TST afasta responsabilidade da Administração Pública em terceirização, seguindo nova regra do STF

Processo nº · Rel. Evandro Pereira Valadao Lopes

📌 Em resumo

O TST mudou uma decisão anterior e decidiu que a Administração Pública não é automaticamente responsável por dívidas trabalhistas de empresas terceirizadas. Para que ela seja responsabilizada, o trabalhador precisa provar que o órgão público foi negligente ou que sua conduta causou o problema, conforme uma nova regra do STF. Não basta apenas a empresa contratada não pagar as obrigações.

⚖️ Tese Jurídica

Não se configura a responsabilidade subsidiária da Administração Pública pelo inadimplemento de obrigações trabalhistas da empresa contratada, salvo se comprovada, pela parte autora, a efetiva existência de comportamento negligente ou nexo de causalidade entre o dano e a conduta do poder público, conforme Tema 1118 do STF

Temas

Responsabilidade SubsidiáriaAdministração PúblicaTerceirizaçãoÔnus da Prova

Dispositivos

Tema 1118 do STFRE 1.298.647 do STFart. 988, § 2º, II do CPC

📖 Resumo técnico

A Turma, em juízo de retratação, reformou sua decisão anterior para afastar a responsabilidade subsidiária da Administração Pública. A decisão se fundamentou no Tema 1118 do STF, que exige a comprovação, pela parte reclamante, de comportamento negligente ou nexo de causalidade entre o dano e a conduta do ente público, não bastando a presunção ou inversão do ônus da prova.
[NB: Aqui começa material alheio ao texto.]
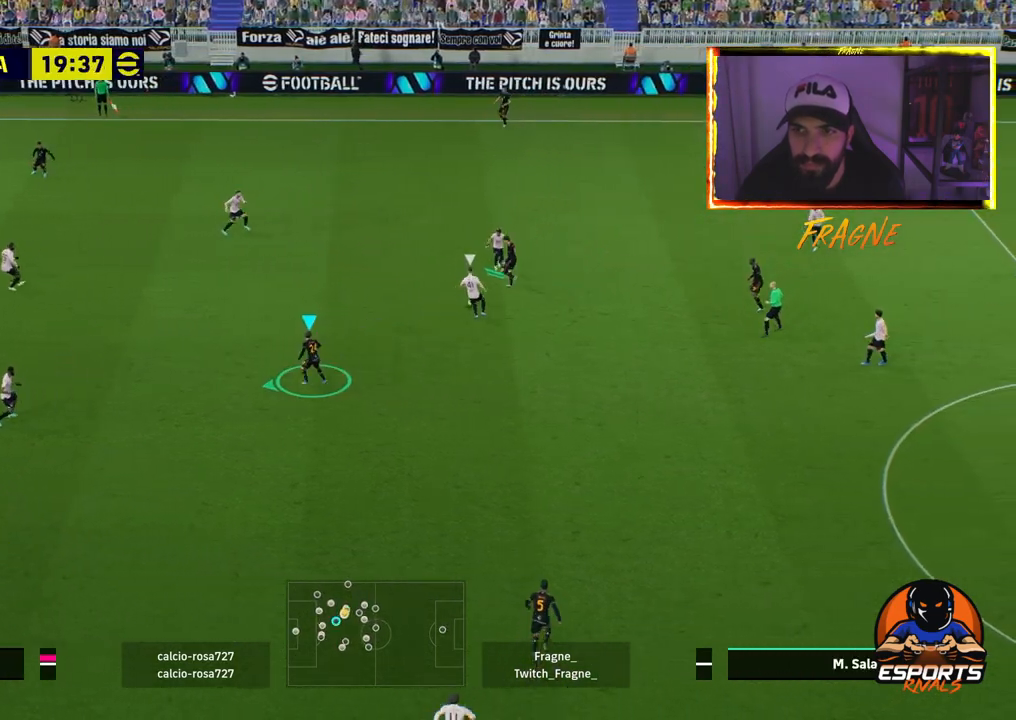
{"buttons": [], "left_stick": "down-left", "right_stick": "center", "events": [[333, "R2", "up"]]}
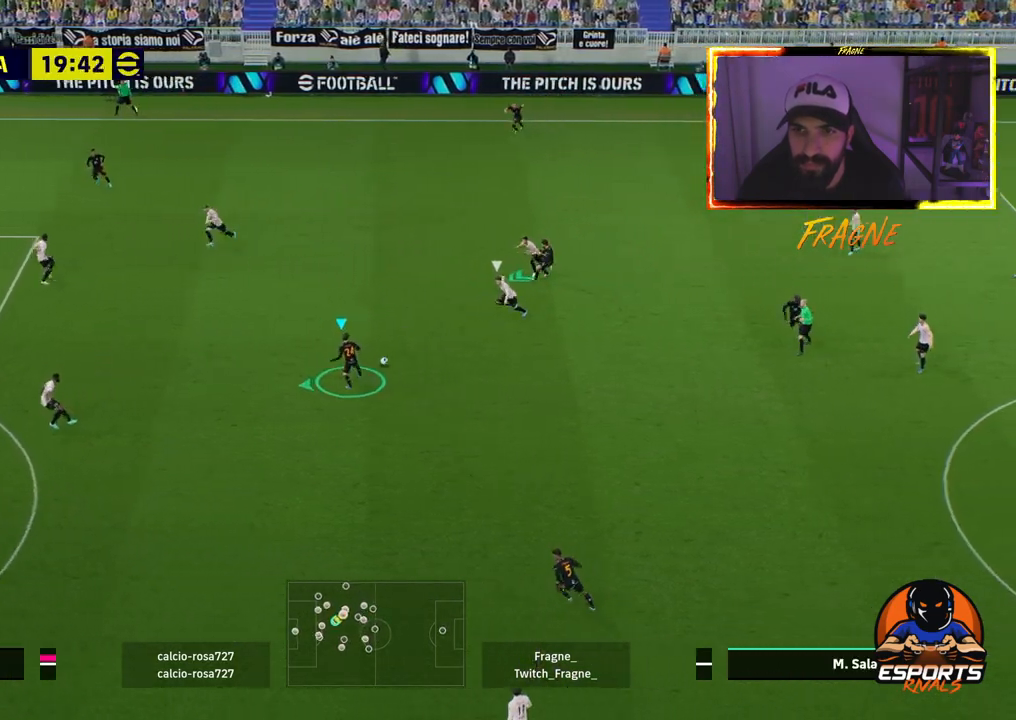
{"buttons": [], "left_stick": "down-left", "right_stick": "center", "events": []}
📚 Inteiro teor Documento oficial

RESULTADO DO JULGAMENTO: Provido

ACÓRDÃO 8ª Turma GMEV/PAM/csn/iz JUÍZO DE RETRATAÇÃO. AGRAVO DE INSTRUMENTO. RECURSO DE REVISTA. TERCEIRIZAÇÃO. RESPONSABILIDADE SUBSIDIÁRIA DA ADMINISTRAÇÃO PÚBLICA. TEMA DE REPERCUSSÃO GERAL 1118. COMPORTAMENTO NEGLIGENTE OU NEXO DE CAUSALIDADE. COMPROVAÇÃO PELA PARTE AUTORA. NECESSIDADE. JUÍZO DE RETRATAÇÃO EXERCIDO.

I. O acórdão anteriormente proferido por esta Turma, no qual se manteve a responsabilidade subsidiária do ente público, encontra-se em dissonância com decisão do Supremo Tribunal Federal no Recurso Extraordinário nº 1.298.647 (Tema 1118), com repercussão geral de observância obrigatória pelas Turmas do TST (art. 988, § 2º, II, do CPC).

II. Agravo de instrumento de que se conhece e a que se dá provimento para determinar o processamento do recurso de revista . JUÍZO DE RETRATAÇÃO. RECURSO DE REVISTA.

ACÓRDÃO. TERCEIRIZAÇÃO. RESPONSABILIDADE SUBSIDIÁRIA DA ADMINISTRAÇÃO PÚBLICA. TEMA DE REPERCUSSÃO GERAL 1118. COMPORTAMENTO NEGLIGENTE OU NEXO DE CAUSALIDADE. COMPROVAÇÃO PELA PARTE AUTORA. NECESSIDADE. JUÍZO DE RETRATAÇÃO EXERCIDO.

I. Nos termos do item I da tese fixada no Tema 1118, não se configura a responsabilidade subsidiária nas seguintes hipóteses: (a) quando se aplicar, em desfavor da administração pública, regra de inversão do ônus da prova; (b) quando há apenas registro de ausência ou de insuficiência probatória quanto à fiscalização do contrato administrativo; (c) quando se presume automaticamente a culpa da administração diante do mero inadimplemento das obrigações trabalhistas pela empresa contratada.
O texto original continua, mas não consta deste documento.